Your objective:
Every line below that holds the string "unterstützen" should be copied out.

Records for processing Block Start

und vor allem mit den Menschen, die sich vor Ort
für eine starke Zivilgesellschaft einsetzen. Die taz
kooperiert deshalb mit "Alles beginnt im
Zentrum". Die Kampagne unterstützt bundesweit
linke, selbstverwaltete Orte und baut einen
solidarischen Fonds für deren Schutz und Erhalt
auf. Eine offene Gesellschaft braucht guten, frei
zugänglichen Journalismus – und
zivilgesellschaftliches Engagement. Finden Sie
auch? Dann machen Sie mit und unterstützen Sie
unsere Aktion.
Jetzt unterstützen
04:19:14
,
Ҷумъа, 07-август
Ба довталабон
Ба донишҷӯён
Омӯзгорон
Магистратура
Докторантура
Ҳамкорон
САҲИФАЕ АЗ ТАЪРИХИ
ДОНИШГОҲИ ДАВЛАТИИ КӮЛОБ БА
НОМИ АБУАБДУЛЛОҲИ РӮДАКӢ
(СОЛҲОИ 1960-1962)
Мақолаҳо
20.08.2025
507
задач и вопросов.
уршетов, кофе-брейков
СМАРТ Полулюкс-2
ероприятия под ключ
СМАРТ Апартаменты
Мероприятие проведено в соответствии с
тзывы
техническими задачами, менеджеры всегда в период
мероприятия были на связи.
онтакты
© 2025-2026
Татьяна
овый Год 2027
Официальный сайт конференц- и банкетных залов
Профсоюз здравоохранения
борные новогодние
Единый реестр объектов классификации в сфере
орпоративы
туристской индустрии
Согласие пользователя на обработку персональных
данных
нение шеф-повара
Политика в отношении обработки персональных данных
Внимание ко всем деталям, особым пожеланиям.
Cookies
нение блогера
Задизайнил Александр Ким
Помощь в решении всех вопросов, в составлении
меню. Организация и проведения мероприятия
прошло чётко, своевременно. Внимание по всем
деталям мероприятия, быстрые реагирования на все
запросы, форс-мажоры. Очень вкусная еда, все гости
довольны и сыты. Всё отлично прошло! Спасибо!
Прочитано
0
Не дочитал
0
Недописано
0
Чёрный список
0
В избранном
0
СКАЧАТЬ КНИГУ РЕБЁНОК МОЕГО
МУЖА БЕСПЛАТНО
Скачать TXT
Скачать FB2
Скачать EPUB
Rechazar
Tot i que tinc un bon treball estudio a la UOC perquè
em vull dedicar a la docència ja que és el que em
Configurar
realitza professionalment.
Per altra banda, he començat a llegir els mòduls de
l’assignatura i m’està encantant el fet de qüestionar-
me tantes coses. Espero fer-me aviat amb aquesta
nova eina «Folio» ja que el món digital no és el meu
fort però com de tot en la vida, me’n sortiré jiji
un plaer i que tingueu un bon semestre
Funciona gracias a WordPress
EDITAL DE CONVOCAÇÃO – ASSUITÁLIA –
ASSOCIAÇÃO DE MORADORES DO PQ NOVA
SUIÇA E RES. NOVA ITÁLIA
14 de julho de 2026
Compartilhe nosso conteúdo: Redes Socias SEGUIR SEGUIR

Records for processing Block End

Solution for this exercise:
auch? Dann machen Sie mit und unterstützen Sie
Jetzt unterstützen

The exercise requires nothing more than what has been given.